Full terms and conditions and instructions for the contemplated initial public offering are included in the prospectus that has been prepared by the Company in connection with the contemplated initial public offering. The prospectus will be published on the website of the Company at www.lifeline-spac1.com/listautuminen.

Any offering to subscribe for the securities referred to in this release will be made by means of a prospectus that will be published by the Company pursuant to an approval by the Finnish Financial Supervisory Authority and containing detailed information about the Company and its management, as well as financial information. This release is an advertisement and not a prospectus for the purpose of the Prospectus Regulation. Investors should not acquire any securities referred to in this release except on the basis of information contained in a prospectus. Any approval and registration by the Finnish Financial Supervisory Authority of the prospectus shall not be considered as an endorsement of the securities that are the subject of the prospectus.

Certain statements in this release are “forward-looking statements”. Forward-looking statements include statements concerning plans, assumptions, projections, objectives, targets, goals, strategies, future events, future revenues or performance, capital expenditures, financing needs, plans or intentions relating to acquisitions, the Company’s competitive strengths and weaknesses, plans or goals relating to financial position, future operations and development, its business strategy and the anticipated trends in the industry and the political and legal environment in which the Company operates and other information that is not historical information, investments, the contemplated initial public offering and listing, future cash flow generation, operating profit margin, financial position and liquidity.
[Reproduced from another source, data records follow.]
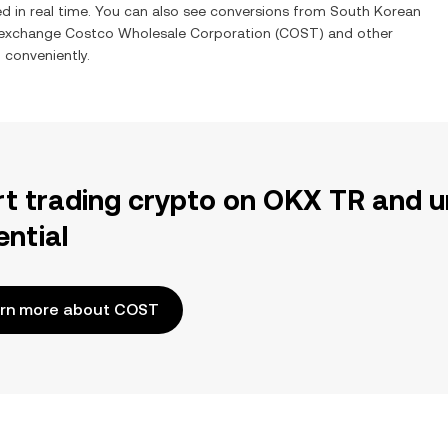
d in real time. You can also see conversions from
South Korean
o exchange
Costco Wholesale Corporation
(
COST
) and other
d conveniently.
rt trading crypto on OKX TR and u
ential
rn more about COST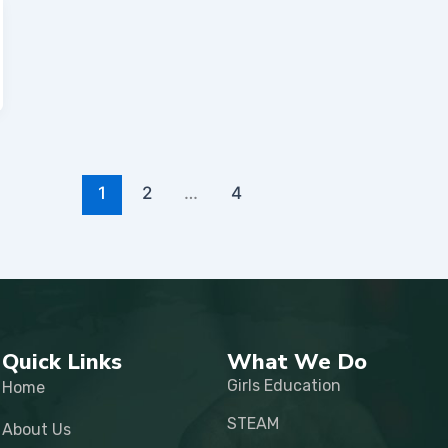
1
2
…
4
Quick Links
What We Do
Girls Education
Home
STEAM
About Us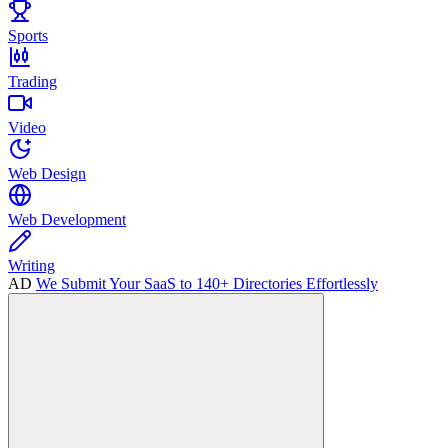
Sports
Trading
Video
Web Design
Web Development
Writing
AD
We Submit Your SaaS to 140+ Directories Effortlessly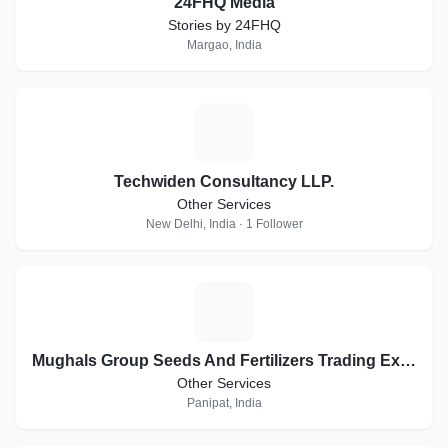
24FHQ Media
Stories by 24FHQ
Margao, India
T
Techwiden Consultancy LLP.
Other Services
New Delhi, India · 1 Follower
M
Mughals Group Seeds And Fertilizers Trading Exports
Other Services
Panipat, India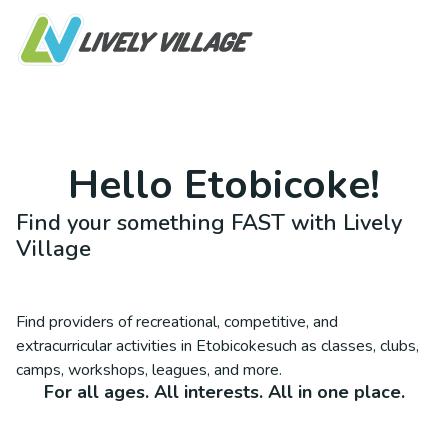
Hello
Etobicoke
!
Find your something FAST with Lively
Village
Find providers of recreational, competitive, and
extracurricular activities in
Etobicoke
such as classes, clubs,
camps, workshops, leagues, and more.
For all ages. All interests. All in one place.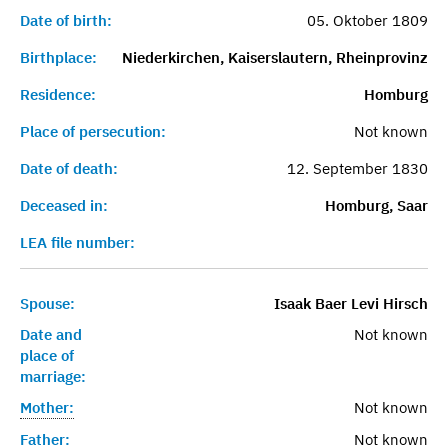
Date of birth:
05. Oktober 1809
Birthplace:
Niederkirchen, Kaiserslautern, Rheinprovinz
Residence:
Homburg
Place of persecution:
Not known
Date of death:
12. September 1830
Deceased in:
Homburg, Saar
LEA file number:
Spouse:
Isaak Baer Levi Hirsch
Date and
Not known
place of
marriage:
Mother:
Not known
Father:
Not known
In some instances, they can be identified by the use of forward-looking terminology, including the terms “believes”, “intends”, “may”, “will” or “should” or, in each case, their negative or variations on comparable terminology.

Forward-looking statements in this release are based on assumptions, many of which in turn are based on assumptions. By their very nature, forward-looking statements involve inherent risks, uncertainties and assumptions, both general and specific, and the risk exists that the predictions, forecasts, projections, plans and other forward-looking statements will not realise. Given these risks, uncertainties and assumptions, you are cautioned not to place undue reliance on such forward-looking statements. Any forward-looking statements contained in this release speak only as at the date of this release. Save as required by law, the Company and the management do not intend and do not assume any obligation to update or correct any forward-looking statement contained in this release.